Every line below that has the string "roads" needs to be copied.

[SOURCE RECORDS Boundary: Start]

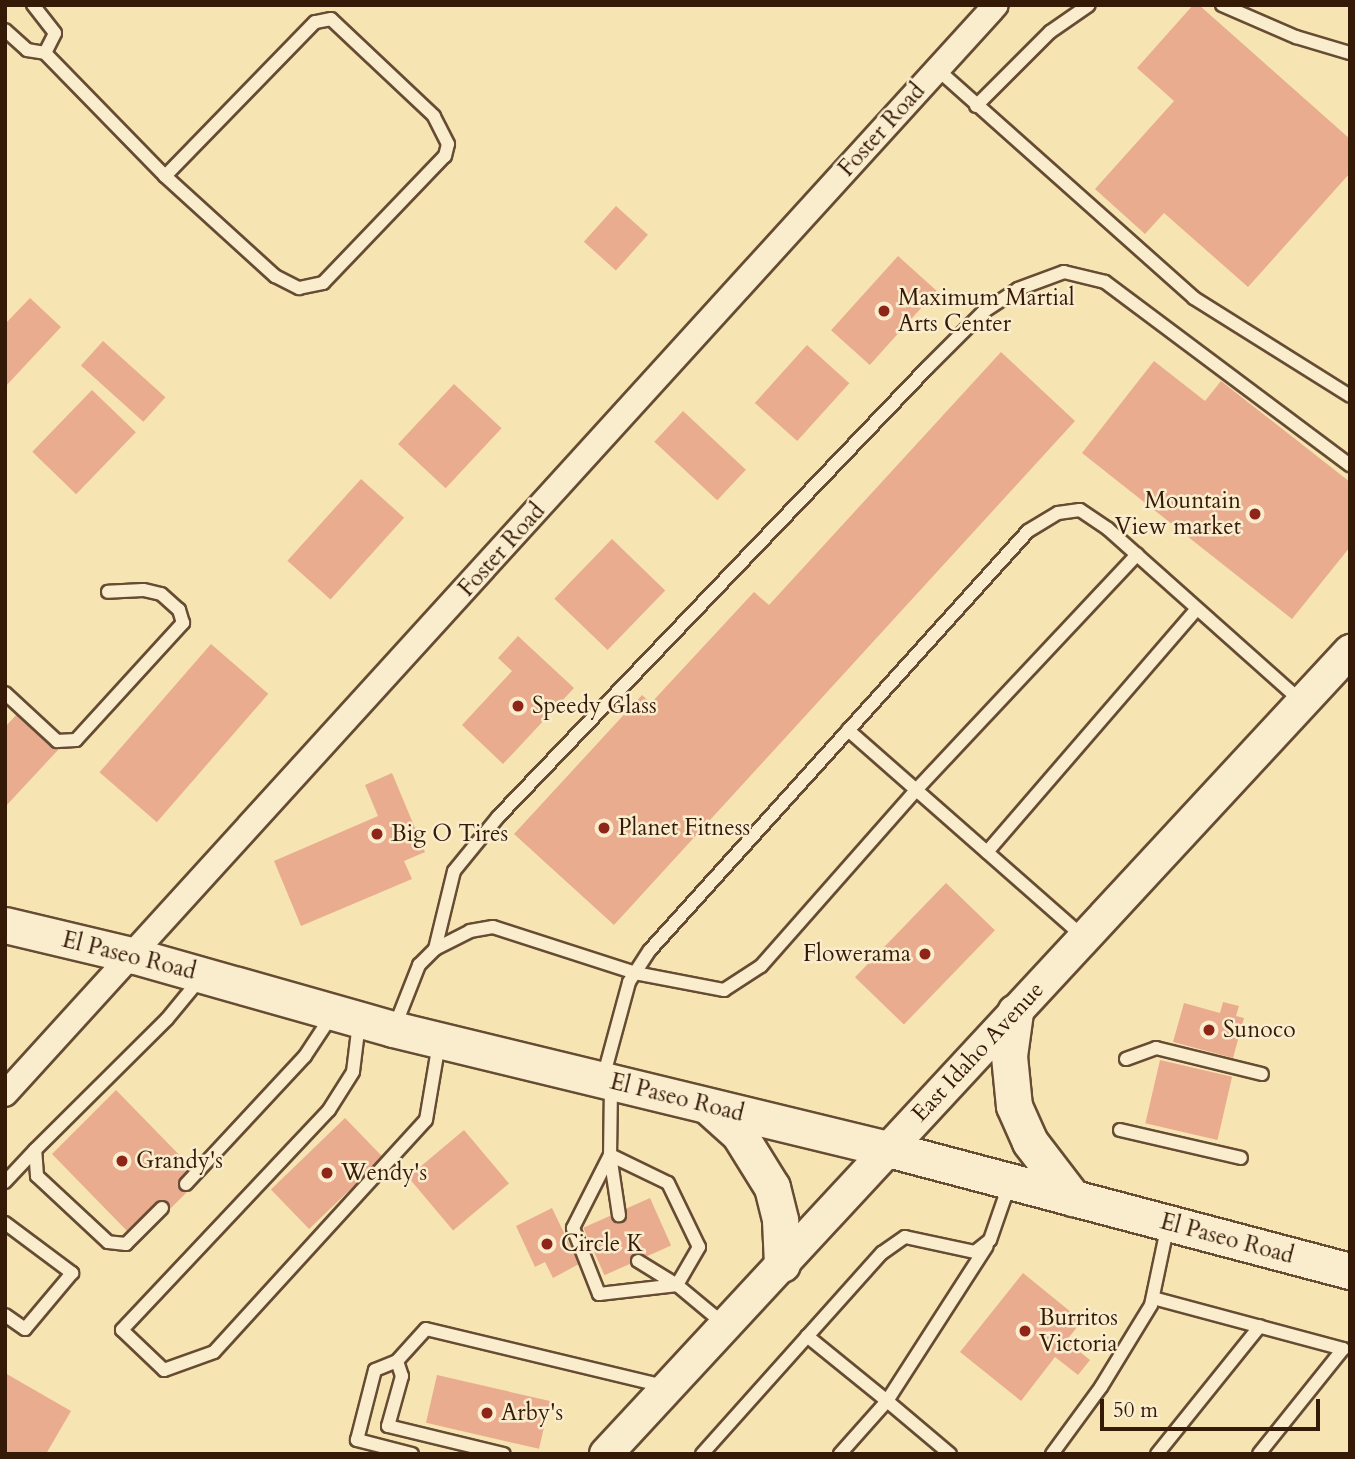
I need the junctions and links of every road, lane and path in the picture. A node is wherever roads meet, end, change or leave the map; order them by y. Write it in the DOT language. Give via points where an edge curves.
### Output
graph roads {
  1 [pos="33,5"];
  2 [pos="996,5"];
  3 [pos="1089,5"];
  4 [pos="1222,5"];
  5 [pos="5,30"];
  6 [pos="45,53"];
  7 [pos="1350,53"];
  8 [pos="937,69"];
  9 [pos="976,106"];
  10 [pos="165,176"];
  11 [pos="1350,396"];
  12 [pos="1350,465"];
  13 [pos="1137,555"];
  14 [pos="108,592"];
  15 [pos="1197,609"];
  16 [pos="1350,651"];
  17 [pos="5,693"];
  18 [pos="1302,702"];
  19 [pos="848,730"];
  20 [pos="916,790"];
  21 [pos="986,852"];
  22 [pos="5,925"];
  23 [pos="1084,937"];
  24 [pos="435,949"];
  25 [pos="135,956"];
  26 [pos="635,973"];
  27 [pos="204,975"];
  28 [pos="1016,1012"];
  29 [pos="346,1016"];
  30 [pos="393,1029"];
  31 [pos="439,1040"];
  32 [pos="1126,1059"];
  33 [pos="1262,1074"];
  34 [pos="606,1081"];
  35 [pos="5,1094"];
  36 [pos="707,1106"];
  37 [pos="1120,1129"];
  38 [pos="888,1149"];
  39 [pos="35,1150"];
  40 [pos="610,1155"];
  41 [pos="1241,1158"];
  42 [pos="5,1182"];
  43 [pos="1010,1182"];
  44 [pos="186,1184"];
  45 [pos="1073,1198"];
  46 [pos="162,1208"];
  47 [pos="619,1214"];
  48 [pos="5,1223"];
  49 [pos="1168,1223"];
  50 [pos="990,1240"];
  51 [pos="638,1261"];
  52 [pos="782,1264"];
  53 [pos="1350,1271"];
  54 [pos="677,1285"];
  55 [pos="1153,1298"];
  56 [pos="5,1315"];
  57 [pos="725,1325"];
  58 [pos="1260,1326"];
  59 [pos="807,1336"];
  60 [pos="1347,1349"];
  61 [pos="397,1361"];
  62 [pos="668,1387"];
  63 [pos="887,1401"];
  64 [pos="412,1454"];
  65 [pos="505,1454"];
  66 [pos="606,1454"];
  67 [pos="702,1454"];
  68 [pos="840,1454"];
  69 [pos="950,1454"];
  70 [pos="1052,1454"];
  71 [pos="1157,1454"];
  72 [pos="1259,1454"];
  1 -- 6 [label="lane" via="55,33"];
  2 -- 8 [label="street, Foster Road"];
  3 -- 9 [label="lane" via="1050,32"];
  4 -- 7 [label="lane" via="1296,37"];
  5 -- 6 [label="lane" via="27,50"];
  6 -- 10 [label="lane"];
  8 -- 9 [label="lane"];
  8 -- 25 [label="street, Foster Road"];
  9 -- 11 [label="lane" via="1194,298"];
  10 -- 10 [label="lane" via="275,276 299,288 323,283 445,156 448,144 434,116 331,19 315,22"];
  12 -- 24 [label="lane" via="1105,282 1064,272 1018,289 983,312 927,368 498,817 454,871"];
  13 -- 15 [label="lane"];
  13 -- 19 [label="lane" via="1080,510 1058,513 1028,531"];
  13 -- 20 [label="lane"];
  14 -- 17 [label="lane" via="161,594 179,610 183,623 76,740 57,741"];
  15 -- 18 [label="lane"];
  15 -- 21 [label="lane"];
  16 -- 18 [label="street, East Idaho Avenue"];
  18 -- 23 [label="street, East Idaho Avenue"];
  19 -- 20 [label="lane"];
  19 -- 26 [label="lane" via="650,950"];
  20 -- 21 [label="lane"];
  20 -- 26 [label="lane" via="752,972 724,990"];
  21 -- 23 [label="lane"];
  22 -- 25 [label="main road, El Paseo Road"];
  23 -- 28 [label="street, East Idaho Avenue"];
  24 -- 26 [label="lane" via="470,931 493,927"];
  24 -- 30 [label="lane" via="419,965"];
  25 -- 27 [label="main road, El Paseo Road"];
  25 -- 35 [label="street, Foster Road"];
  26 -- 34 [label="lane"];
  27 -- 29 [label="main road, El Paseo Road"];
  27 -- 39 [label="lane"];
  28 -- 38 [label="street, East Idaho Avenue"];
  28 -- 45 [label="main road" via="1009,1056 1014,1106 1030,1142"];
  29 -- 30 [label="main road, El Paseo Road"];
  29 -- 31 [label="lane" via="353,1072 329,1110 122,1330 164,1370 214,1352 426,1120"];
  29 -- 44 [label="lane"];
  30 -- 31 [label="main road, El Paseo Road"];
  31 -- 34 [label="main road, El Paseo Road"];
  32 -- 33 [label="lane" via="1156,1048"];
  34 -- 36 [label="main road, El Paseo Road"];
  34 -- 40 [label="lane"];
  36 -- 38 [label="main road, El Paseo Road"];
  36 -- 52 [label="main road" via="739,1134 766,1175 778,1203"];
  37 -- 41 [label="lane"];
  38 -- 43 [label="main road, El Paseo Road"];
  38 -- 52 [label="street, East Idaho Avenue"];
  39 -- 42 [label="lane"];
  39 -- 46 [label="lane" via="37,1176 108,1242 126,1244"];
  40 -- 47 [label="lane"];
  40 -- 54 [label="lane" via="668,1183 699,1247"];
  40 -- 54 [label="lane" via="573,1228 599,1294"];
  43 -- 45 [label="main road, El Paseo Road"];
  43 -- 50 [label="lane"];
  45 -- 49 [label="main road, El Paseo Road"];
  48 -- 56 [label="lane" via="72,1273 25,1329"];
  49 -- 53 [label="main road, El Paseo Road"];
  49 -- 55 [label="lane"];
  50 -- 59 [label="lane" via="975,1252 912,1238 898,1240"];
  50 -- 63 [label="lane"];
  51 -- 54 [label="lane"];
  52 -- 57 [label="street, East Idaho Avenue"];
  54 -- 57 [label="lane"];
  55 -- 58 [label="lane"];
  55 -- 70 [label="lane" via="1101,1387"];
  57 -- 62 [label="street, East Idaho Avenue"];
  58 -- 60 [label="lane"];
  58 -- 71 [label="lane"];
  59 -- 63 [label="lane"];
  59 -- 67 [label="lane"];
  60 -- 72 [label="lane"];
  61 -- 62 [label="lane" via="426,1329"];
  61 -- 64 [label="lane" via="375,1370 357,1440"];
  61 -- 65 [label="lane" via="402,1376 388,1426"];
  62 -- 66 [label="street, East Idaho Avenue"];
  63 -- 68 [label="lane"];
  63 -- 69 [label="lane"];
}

[SOURCE RECORDS Boundary: End]

**YOUR RESPONSE**.
I need the junctions and links of every road, lane and path in the picture. A node is wherever roads meet, end, change or leave the map; order them by y. Write it in the DOT language. Give via points where an edge curves.
graph roads {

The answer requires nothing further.